A friend commented that she thought it was ill-advised to get a tattoo

Probably right. You're stuck with it, for the rest of your life. I suppose that your fifty year old self is going to be stuck with all the other decisions made by the fifteen year old, twenty-two year old that thirty-three year old selves as well, though.
 
I remember not more than a year ago I thanked my parents so much for never letting me get a tattoo or a piercing...

They said "you're welcome, and we'd do it again too"
 
I like tattoos, and still want one.

I'm already in my 50s, so I can skip the "what happens to it when you're old" part.
And I look like I've lived a life, so a little ink can only improve what's left.

Yup. I want one. And you blank-skinned kids can just get off my lawn.
 
I like tattoos, and still want one.

I'm already in my 50s, so I can skip the "what happens to it when you're old" part.
And I look like I've lived a life, so a little ink can only improve what's left.

Yup. I want one. And you blank-skinned kids can just get off my lawn.

You do know you don't have to ask us for permission?
 
I on the other hand will not allow it!!! Slingblade if you get a tattoo you are cut off!
 
Hi all,
At the risk of opening Pandora's Box, I have a high level question to put to you all. I am an atheist, and recently got a tattoo of a scarlet "A" to signify said atheism.
If you are in fact a girl, then my suggested location for that tatoo would be well below the navel and slightly above the genital region.

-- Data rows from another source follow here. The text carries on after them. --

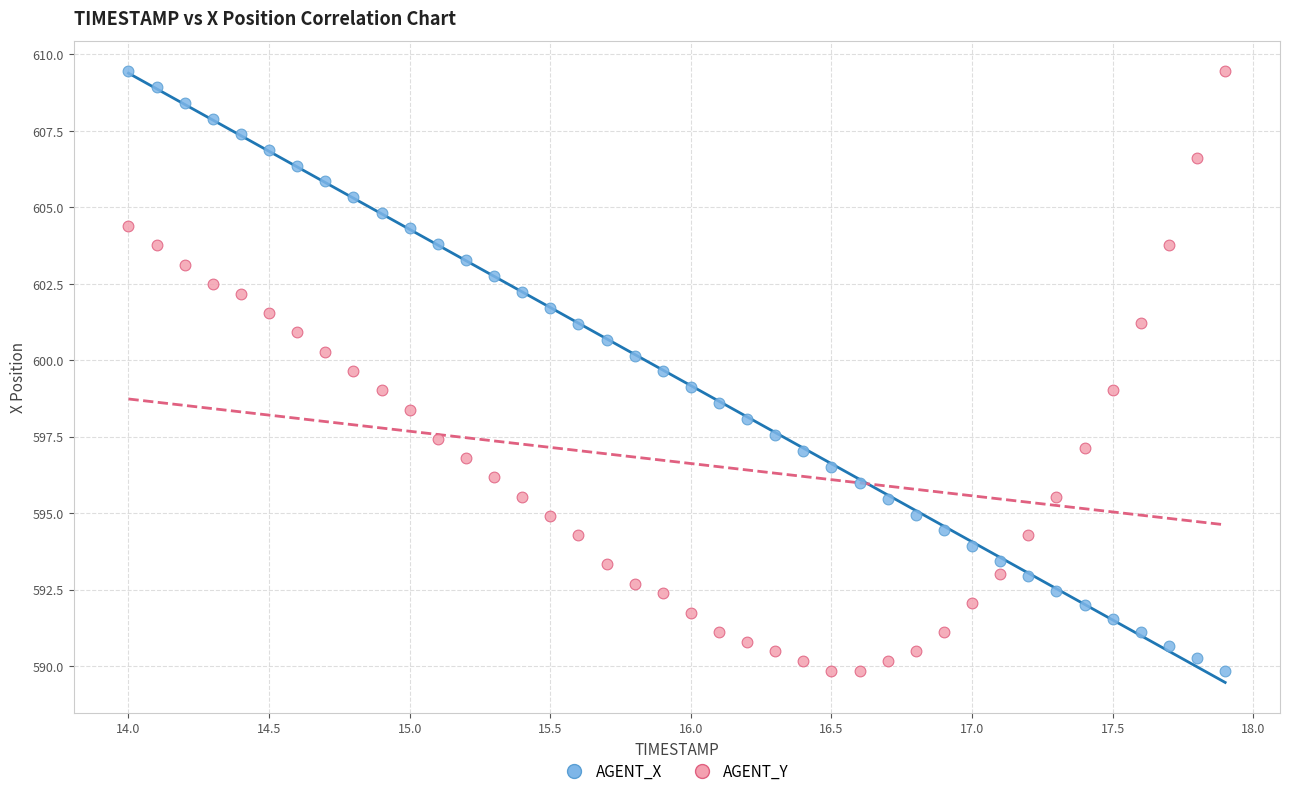

Across all data points, what is the range of Y values (max minus min)?

19.6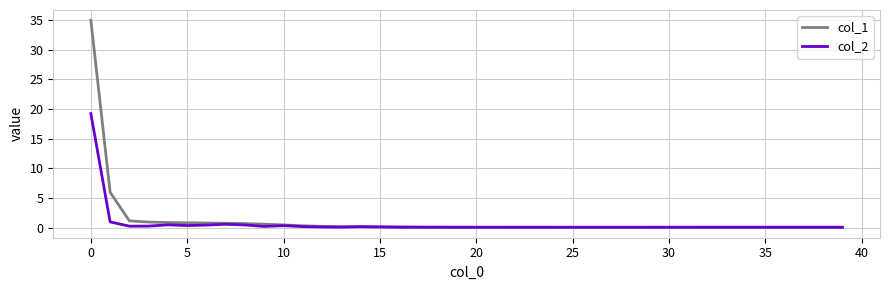

Which series has the largest range (max minus min)?

col_1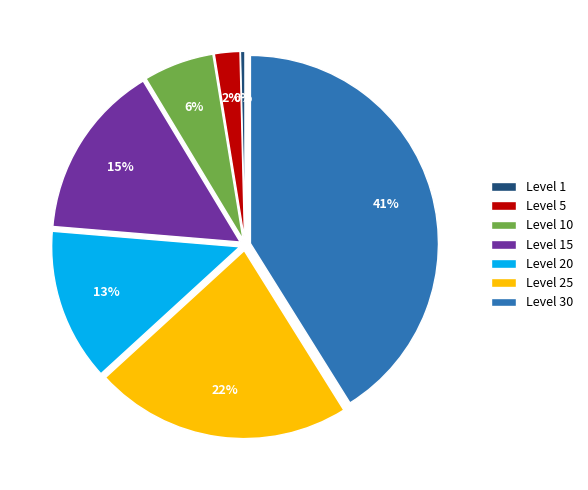

Does Level 10 represent more than half of the total?

No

At that strategic location, as certain visitors and diners arrive, and perhaps ask about the tattoo, you would be in a unique position to provide explanation, at length and in some depth, while said visitors or diners were already in a very positive frame of mind to receive such explanation.

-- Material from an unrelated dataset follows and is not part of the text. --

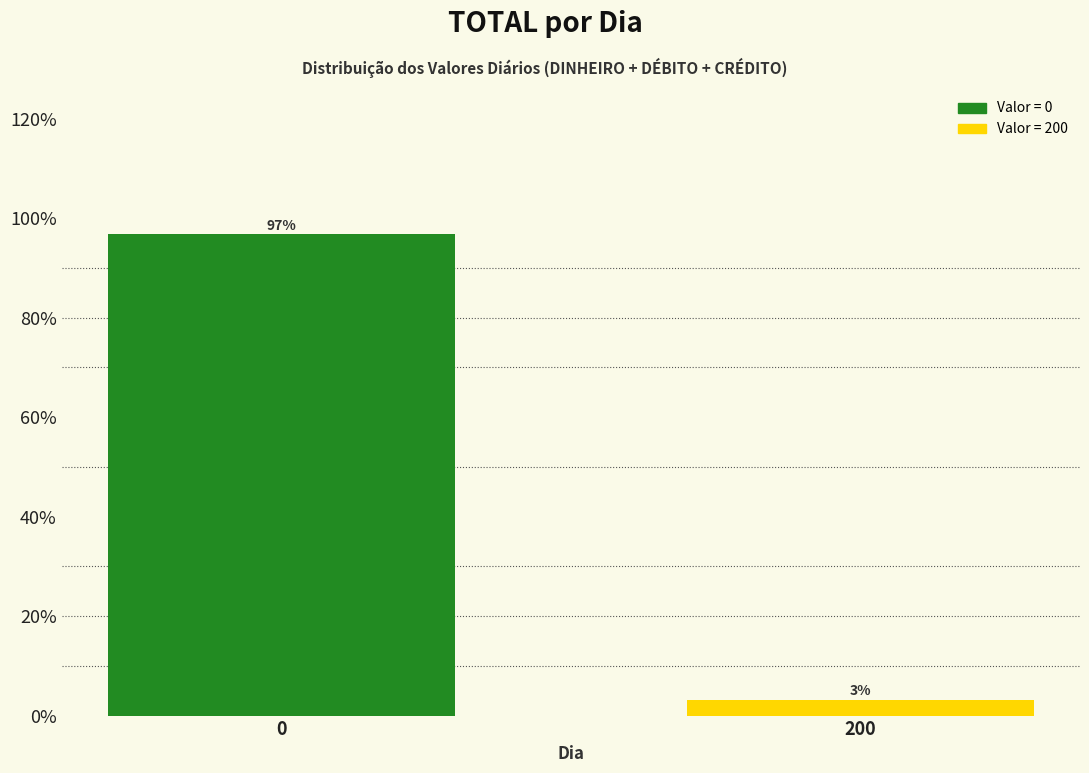

The value at 0 is 163.2. True or false?

False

In other words, Hester put her A in the wrong place.
 
I would characterize atheism as the lack of a belief in a god or gods.

I know, I'm incredibly original.

Seriously though, even that seems to be a tough concept for people to understand.

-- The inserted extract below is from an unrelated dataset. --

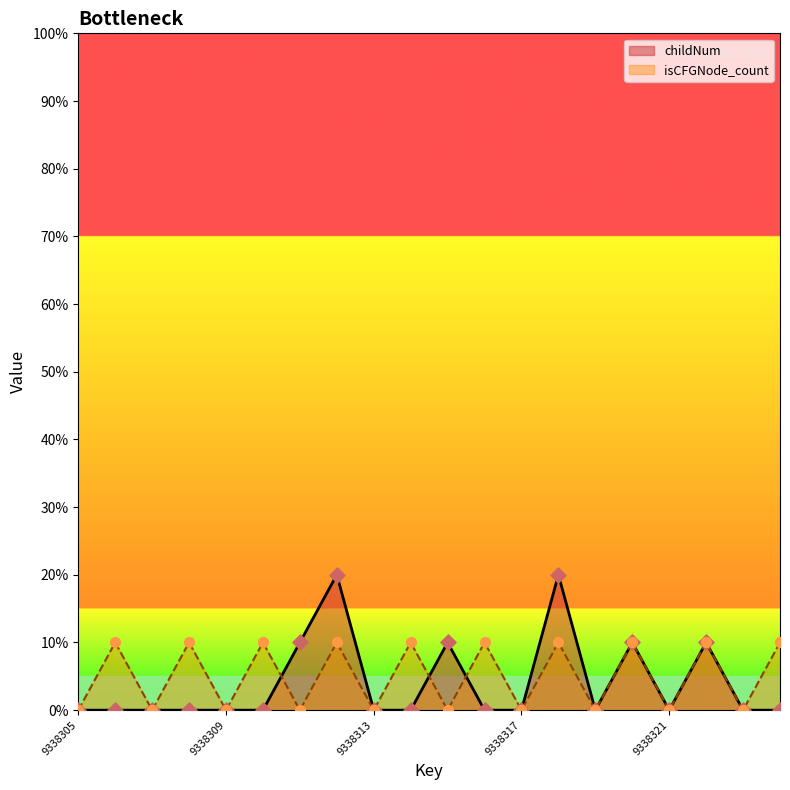

Which series reaches the minimum Y coordinate?

childNum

I don't want to put atheism in the "spiritual" category, because it's specifically not spiritual (although methinks an atheist can be involved in forms of spirituality) so I would have to go with philosophical.
 
No because a choice not to collect stamps represents a lack of desire not to do so. Atheists don't desire to be atheists, they simply are

very well said, and if i remember correctly, you are not an atheist yourself :)
 
The difference between Harry Potter and Luke Skywalker on the one hand and God on the other, is that the former are well-defined, though fictional, concepts, whereas the latter is essentially a gibberish word which has been infused with so many disparate meanings through the years as to have been rendered meaningless in the general case.

Theological non-cognitivism for the win.

Exactly.

I often get frustrated with some theists when I ask them, at the outset of the discussion, to define god. Sadly, most of them don't even know about the concept of so much as a deistic view of god; they just stare at me blankly. It's ironic that I know more about religion than they do.

Well said, MdC.
 
I define spirituality as coming from the word spirit, as in a spirited horse. Not a ghost horse, but a horse with vibrant burning passion.

Nice one. I usually don't know what people mean when they say "spiritual."